**EXERCISE OBJECTIVE:** Transcribe exactly the lines from the one containing "VertX Json Controller." through the end of the entries, including both the first and the last, and nothing else.

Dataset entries
* * *
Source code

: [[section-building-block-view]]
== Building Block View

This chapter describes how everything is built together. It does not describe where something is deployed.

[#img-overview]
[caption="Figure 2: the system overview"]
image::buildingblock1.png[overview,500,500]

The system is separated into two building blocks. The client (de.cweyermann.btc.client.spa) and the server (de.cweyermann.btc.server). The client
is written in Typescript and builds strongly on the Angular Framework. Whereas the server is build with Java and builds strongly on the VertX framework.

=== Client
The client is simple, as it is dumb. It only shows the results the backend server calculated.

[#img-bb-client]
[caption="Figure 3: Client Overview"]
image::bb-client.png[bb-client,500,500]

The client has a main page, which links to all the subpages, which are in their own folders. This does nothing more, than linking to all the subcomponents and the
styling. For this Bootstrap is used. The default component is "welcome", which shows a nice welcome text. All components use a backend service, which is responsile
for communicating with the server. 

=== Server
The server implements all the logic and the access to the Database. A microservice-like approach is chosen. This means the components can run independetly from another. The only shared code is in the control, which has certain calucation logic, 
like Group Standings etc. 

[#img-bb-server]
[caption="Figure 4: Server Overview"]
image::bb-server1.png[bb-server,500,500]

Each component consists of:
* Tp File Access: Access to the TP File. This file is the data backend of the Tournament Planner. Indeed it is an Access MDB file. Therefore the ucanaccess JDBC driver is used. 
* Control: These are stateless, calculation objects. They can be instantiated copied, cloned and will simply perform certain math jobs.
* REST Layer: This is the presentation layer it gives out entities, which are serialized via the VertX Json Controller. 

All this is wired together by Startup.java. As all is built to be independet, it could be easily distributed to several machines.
* * *
**RESULT OF THIS TASK:**
* REST Layer: This is the presentation layer it gives out entities, which are serialized via the VertX Json Controller. 

All this is wired together by Startup.java. As all is built to be independet, it could be easily distributed to several machines.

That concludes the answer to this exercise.